### [Cross-validation](https://scikit-learn.org/stable/modules/cross_validation.html)

Cross-validation is essential in model development - it allows us to compare the performance of alternative algorithms and different settings for model hyperparameters, *without* making use of the test data. This is very important so that we can obtain an accurate assessment of the final model performance.

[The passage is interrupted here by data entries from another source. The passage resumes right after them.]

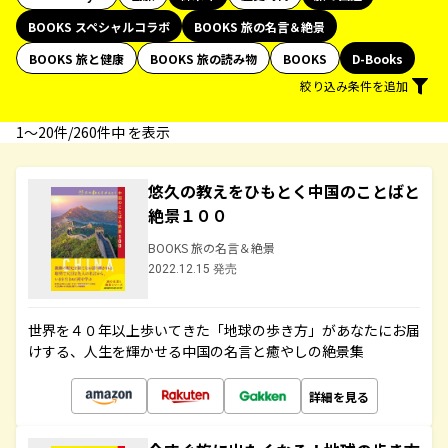
BOOKS スペシャルコラボ
BOOKS 旅の名言＆絶景
BOOKS 旅と健康
BOOKS 旅の読み物
BOOKS
D-Books
絞り込み条件を追加
1〜20件/260件中 を表示
悠久の教えをひもとく中国のことばと
絶景１００
BOOKS 旅の名言＆絶景
2022.12.15 発売
世界を４０年以上歩いてきた「地球の歩き方」があなたにお届
けする、人生を輝かせる中国の名言と癒やしの絶景集
詳細を見る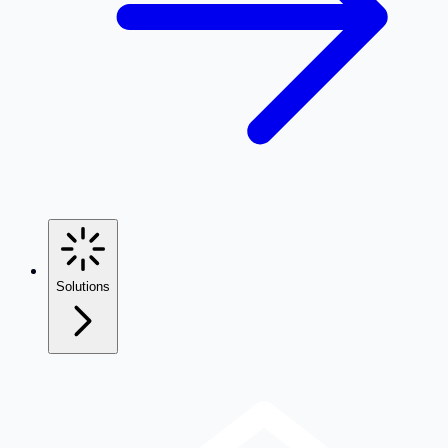
Solutions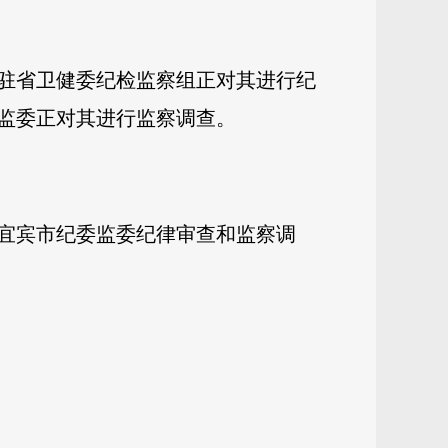
驻省卫健委纪检监察组正对其进行纪
监委正对其进行监察调查。
宜宾市纪委监委纪律审查和监察调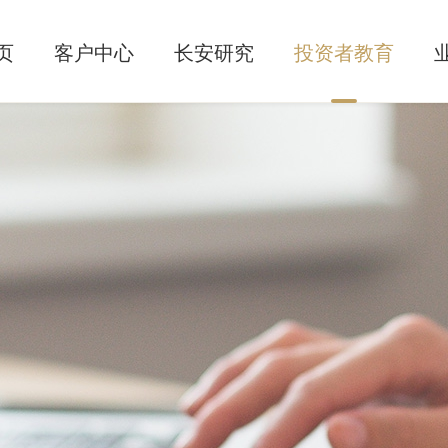
页
客户中心
长安研究
投资者教育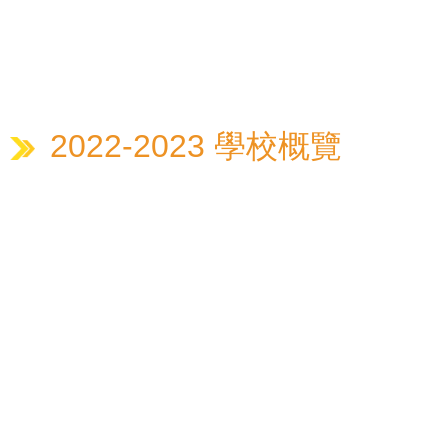
2022-2023 學校概覽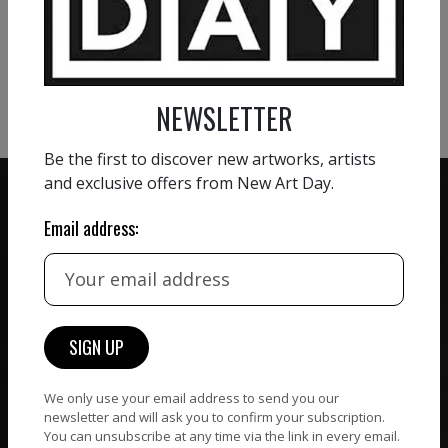
VIEW MORE PHOTOGRAPHY
VIEW MORE SCULPTURE
NEWSLETTER
Be the first to discover new artworks, artists
and exclusive offers from New Art Day.
Email address:
ZERO COMMISSION
HAND-PICKED ARTISTS
We believe in artists
receiving the full value of
All artists featured on
their work. We take ZERO
NAD are carefully hand-
commission on sales.
picked by our curation
team, for highest quality.
We only use your email address to send you our
newsletter and will ask you to confirm your subscription.
You can unsubscribe at any time via the link in every email.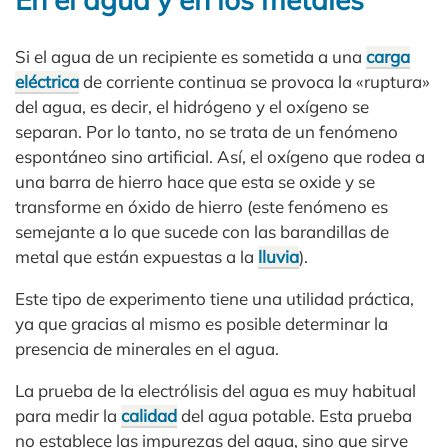
Si el agua de un recipiente es sometida a una
carga
eléctrica
de corriente continua se provoca la «ruptura»
del agua, es decir, el hidrógeno y el oxígeno se
separan. Por lo tanto, no se trata de un fenómeno
espontáneo sino artificial. Así, el oxígeno que rodea a
una barra de hierro hace que esta se oxide y se
transforme en óxido de hierro (este fenómeno es
semejante a lo que sucede con las barandillas de
metal que están expuestas a la
lluvia
).
Este tipo de experimento tiene una utilidad práctica,
ya que gracias al mismo es posible determinar la
presencia de minerales en el agua.
La prueba de la electrólisis del agua es muy habitual
para medir la
calidad
del agua potable. Esta prueba
no establece las impurezas del agua, sino que sirve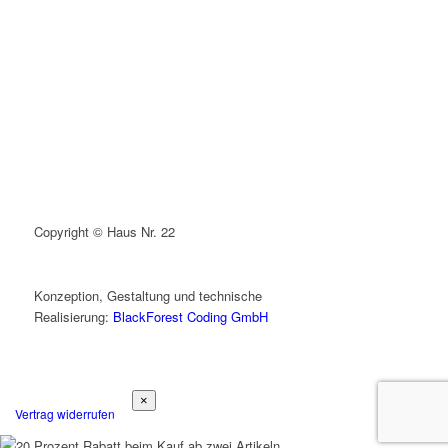
Copyright © Haus Nr. 22
Konzeption, Gestaltung und technische
Realisierung:
BlackForest Coding GmbH
×
Vertrag widerrufen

`KFold` is a simple way to get the data indices for cross-validation, which we can loop over:

In [None]:
# Using only the first 100 data points
X = diabetes.data[:100]
y = diabetes.target[:100]

In [None]:
from sklearn.model_selection import KFold
kf = KFold(n_splits=5,shuffle=True,random_state=42)

In [None]:
from sklearn.linear_model import LinearRegression
lm = LinearRegression()

for train, test in kf.split(X):
    print("training set indices:")
    print(train)
    print("test set indices:")
    print(test)
    lm.fit(X[train], y[train])
    y_pred = lm.predict(X[test])
    print("r2 = %.2f" % r2_score(y[test],y_pred))
    print()

If we just want to calculate a metric, there is another convenient function `cross_val_score`.

In [None]:
from sklearn.model_selection import cross_val_score
lm = LinearRegression()
score = cross_val_score( lm,X,y,cv=5,scoring='r2' )
print("Cross-validated r2:")
print(score)

We would usually quote the mean score under cross-validation:

In [None]:
print("mean r2 =", np.mean(score))

The standard deviation of the cross-validation scores is also useful as an estimate of the error compared to the true performance on unseen test data.

In [None]:
print("sd =", np.std(score))

In addition to the basic *k*-fold cross-validation, there are many alternative procedures that may be suitable depending on the structure of your particular data set. 

For example, there may be definable subgroups within the data that we might want to leave out of training one at a time, to assess how good the predictor is at extrapolating beyond known groups.